At least that’s how it works in Helsinki. What about in the United States?
Over the last couple of years, Notre Dame economist Evan Mast has been doing similar research in American cities, and he published his latest results in July (his 2021 paper is paywalled; you can read a preliminary version from 2019 here).
Mast looked at housing markets in 12 of the largest American cities. The US doesn’t have the kind of government population register they have in Finland, so instead Mast obtained data from a private marketing database called Infutor Data Solutions. But he used the same basic methodology as the Finnish economists and got similar—if a bit less dramatic—results. Thanks to moving chains, a new luxury apartment building created vacant units in a wide range of neighborhoods.
Mast found that 67 percent of people who moved into a new luxury apartment building came from another apartment in the same metropolitan area. Of these, only 20 percent of the people who moved into luxury apartment buildings came directly from neighborhoods with below-average incomes. But that set off a moving chain that was more likely to reach lower-income neighborhoods. By the sixth link in the chain, 40 percent of movers were coming from neighborhoods with below-average incomes.
Housing policy experts have long talked about “filtering” as a process that creates affordable housing. The idea is that housing stock becomes less desirable as it ages, and older buildings become a kind of de facto affordable housing in cities with a steady supply of new homes.

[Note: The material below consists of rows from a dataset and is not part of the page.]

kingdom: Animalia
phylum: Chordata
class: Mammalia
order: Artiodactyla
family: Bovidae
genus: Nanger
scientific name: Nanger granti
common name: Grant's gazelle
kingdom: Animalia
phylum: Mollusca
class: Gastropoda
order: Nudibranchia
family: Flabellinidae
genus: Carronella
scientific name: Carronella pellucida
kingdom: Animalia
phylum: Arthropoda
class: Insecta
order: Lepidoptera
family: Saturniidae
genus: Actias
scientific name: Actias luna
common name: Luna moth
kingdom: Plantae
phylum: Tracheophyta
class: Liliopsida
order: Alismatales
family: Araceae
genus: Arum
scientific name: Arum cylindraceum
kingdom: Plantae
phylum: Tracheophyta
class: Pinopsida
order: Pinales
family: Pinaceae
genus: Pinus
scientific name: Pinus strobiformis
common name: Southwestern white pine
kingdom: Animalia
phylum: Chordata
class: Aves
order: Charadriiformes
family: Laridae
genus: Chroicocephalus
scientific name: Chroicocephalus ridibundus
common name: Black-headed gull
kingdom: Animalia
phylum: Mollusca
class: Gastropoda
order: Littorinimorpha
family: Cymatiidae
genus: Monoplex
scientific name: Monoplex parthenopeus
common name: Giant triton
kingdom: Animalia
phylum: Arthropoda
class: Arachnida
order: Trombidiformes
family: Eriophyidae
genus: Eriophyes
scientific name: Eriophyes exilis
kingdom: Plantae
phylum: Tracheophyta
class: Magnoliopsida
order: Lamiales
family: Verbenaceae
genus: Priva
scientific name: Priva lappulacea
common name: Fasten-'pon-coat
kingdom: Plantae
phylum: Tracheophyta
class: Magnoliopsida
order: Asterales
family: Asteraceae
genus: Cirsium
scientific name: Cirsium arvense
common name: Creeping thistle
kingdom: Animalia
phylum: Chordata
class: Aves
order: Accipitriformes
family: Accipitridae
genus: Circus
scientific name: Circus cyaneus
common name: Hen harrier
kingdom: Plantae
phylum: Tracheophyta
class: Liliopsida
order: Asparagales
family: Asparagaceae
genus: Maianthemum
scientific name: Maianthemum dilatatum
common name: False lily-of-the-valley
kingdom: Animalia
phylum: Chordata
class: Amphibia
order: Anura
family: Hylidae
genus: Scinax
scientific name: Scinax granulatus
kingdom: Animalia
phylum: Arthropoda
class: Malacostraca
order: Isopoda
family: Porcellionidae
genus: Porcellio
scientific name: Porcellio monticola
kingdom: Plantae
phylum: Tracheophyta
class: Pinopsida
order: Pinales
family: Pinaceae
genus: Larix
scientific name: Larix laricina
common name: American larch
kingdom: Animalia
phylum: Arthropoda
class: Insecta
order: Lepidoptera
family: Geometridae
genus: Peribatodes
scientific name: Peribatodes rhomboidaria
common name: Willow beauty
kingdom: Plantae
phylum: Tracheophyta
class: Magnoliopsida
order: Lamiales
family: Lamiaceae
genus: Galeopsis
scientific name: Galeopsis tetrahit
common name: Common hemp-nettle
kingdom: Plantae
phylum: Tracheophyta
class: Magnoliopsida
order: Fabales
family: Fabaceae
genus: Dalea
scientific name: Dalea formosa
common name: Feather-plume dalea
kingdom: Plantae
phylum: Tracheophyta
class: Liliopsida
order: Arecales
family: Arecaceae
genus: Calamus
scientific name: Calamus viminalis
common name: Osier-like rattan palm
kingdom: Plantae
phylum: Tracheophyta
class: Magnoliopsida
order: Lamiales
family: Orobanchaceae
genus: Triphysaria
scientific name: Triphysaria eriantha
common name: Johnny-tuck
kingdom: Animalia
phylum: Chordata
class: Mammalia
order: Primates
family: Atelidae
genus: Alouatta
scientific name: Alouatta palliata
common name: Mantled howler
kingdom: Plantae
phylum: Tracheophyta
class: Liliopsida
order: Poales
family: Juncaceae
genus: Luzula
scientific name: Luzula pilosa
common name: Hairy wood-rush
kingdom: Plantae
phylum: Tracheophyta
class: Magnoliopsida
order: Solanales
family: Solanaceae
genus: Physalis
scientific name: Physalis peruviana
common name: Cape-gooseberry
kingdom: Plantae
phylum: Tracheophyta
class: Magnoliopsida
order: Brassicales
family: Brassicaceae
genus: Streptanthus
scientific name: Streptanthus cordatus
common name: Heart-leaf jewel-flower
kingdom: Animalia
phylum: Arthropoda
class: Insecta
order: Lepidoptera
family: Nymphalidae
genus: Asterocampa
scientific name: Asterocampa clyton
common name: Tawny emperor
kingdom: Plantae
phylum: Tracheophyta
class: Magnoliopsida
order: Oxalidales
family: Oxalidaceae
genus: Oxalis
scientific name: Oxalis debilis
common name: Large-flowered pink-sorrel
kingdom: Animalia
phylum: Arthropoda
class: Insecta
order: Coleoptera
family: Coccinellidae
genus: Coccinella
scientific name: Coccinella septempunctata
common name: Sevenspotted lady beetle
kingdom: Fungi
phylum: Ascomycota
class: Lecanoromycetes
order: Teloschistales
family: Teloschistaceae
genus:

Because filtering plays out over decades, it might seem like it has little relevance to addressing today’s housing shortages. But the new research on housing chains shows that new housing has a much more immediate impact on the lower rungs of the housing ladder. Building a new market-rate apartment building frees up space in older and less desirable neighborhoods in a matter of months, not decades.
Another way to think about it is that housing chains are the mechanism that makes filtering happen: as a city builds new, high-end apartment buildings, it creates vacancies in older apartment buildings. The faster new apartment buildings are constructed, the more of these vacancies are created and the sooner older apartment buildings “filter down” to lower income tiers.
This research has clear implications for housing regulation. The housing debate is often framed as a fight between developers who want to build market-rate housing and affordable housing activists who want to force them to build affordable housing instead.
But in reality these goals are not in conflict: building more market-rate housing exerts downward pressure on rents up and down the income scale. People who are truly concerned about housing affordability should cheer the construction of market-rate housing—including “luxury” apartments.